- _Recorded data_
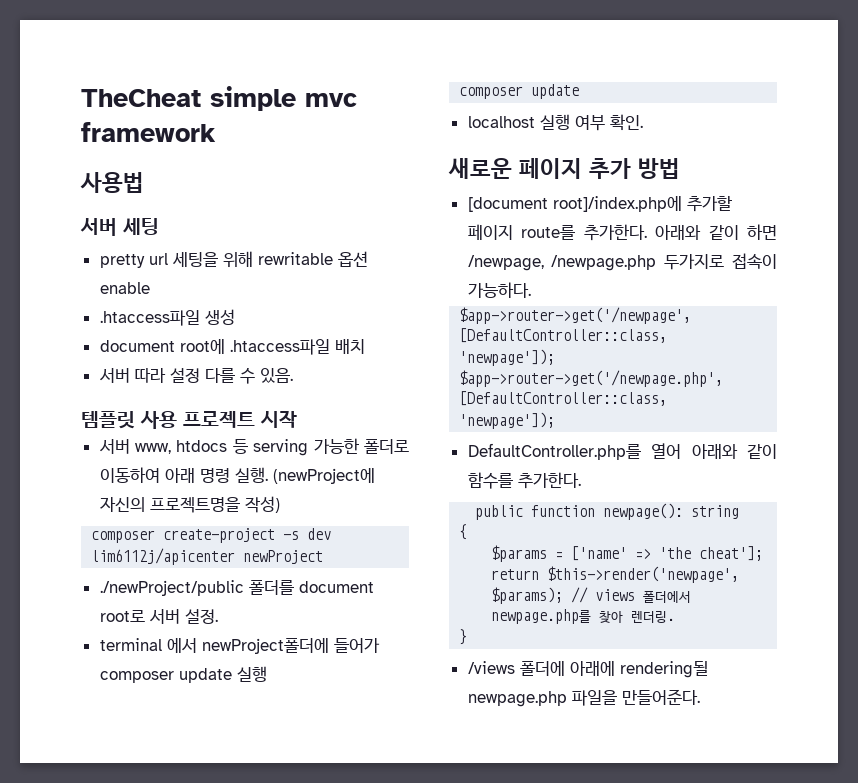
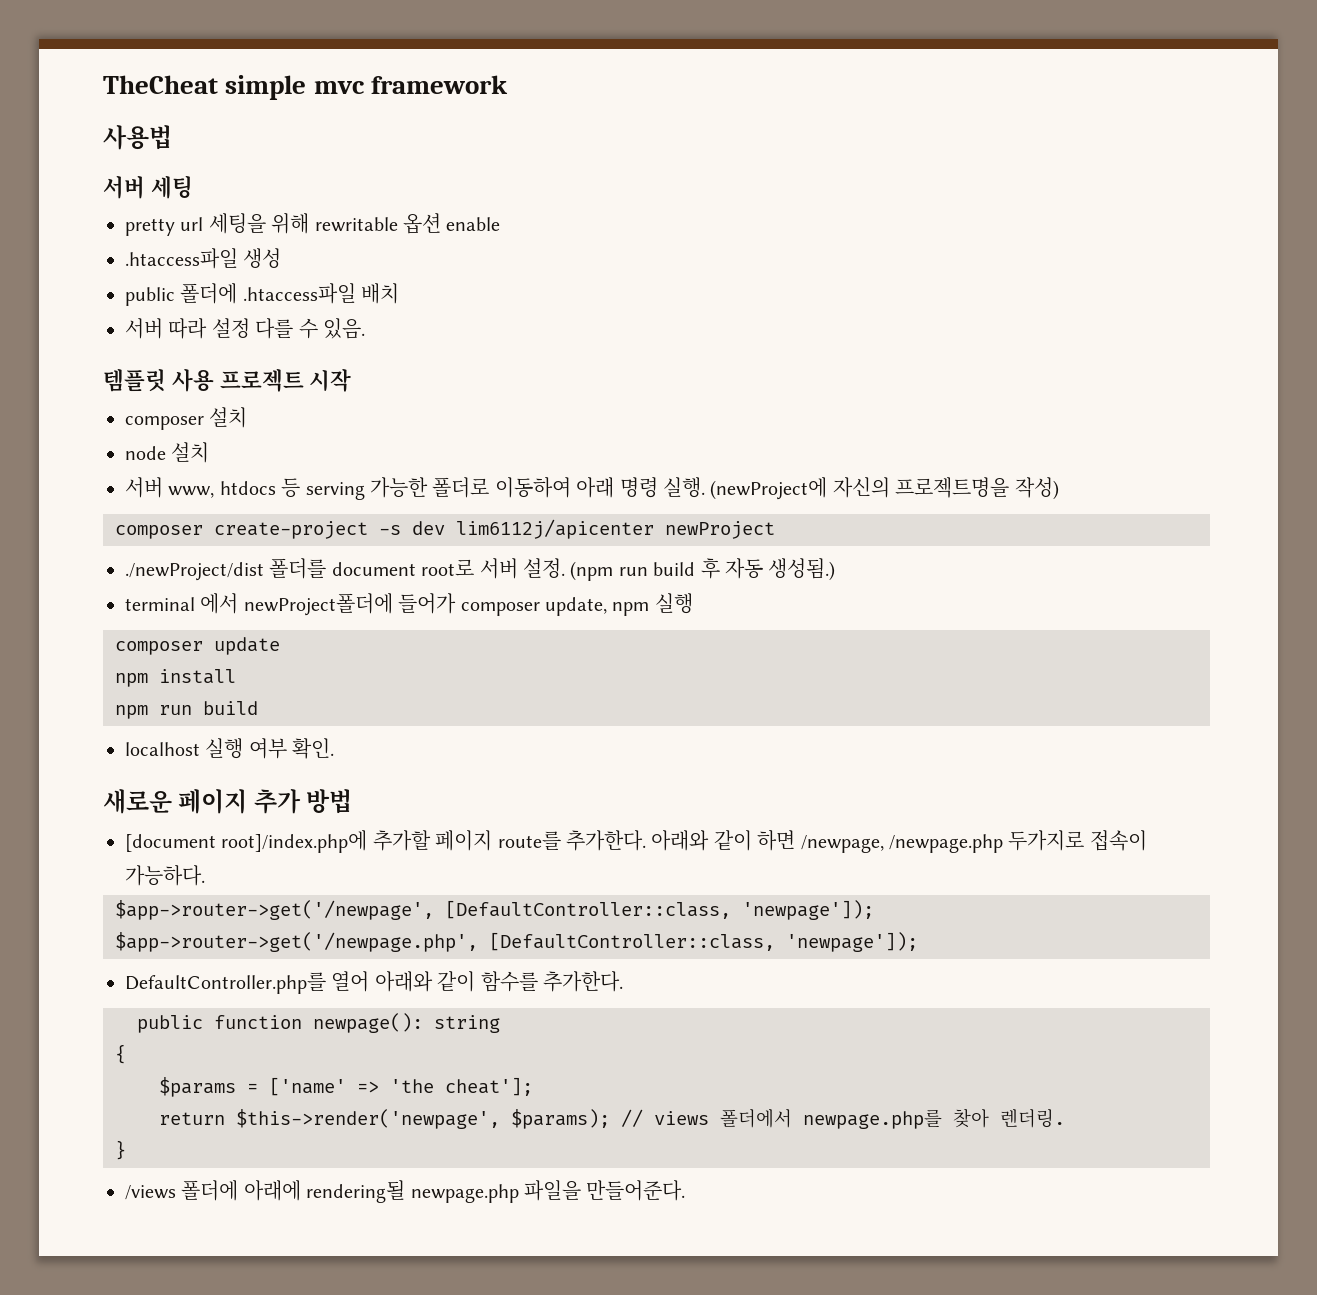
[99,339,225,354] document root에 -> [125,283,238,306] public 폴더에
(297, 419) none -> [125,407,248,430] [125,442,210,463] // composer 설치 // node 설치
[99,580,244,596] ./newProject/public -> [125,562,264,581] ./newProject/dist
(218, 616) none -> [570,558,836,581] (npm run build 후 자동 생성됨.)
[178,668,232,683] update -> [545,597,650,616] update, npm
(580, 91) none -> [115,669,236,687] [115,701,258,719] // npm install // npm run build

- _WORK ITEM_
Rewrite the data above exactly as given, but omit the images.

- _OUTPUT OF THE TASK_
[99,339,225,354] document root에 -> [125,283,238,306] public 폴더에
(297, 419) none -> [125,407,248,430] [125,442,210,463] // composer 설치 // node 설치
[99,580,244,596] ./newProject/public -> [125,562,264,581] ./newProject/dist
(218, 616) none -> [570,558,836,581] (npm run build 후 자동 생성됨.)
[178,668,232,683] update -> [545,597,650,616] update, npm
(580, 91) none -> [115,669,236,687] [115,701,258,719] // npm install // npm run build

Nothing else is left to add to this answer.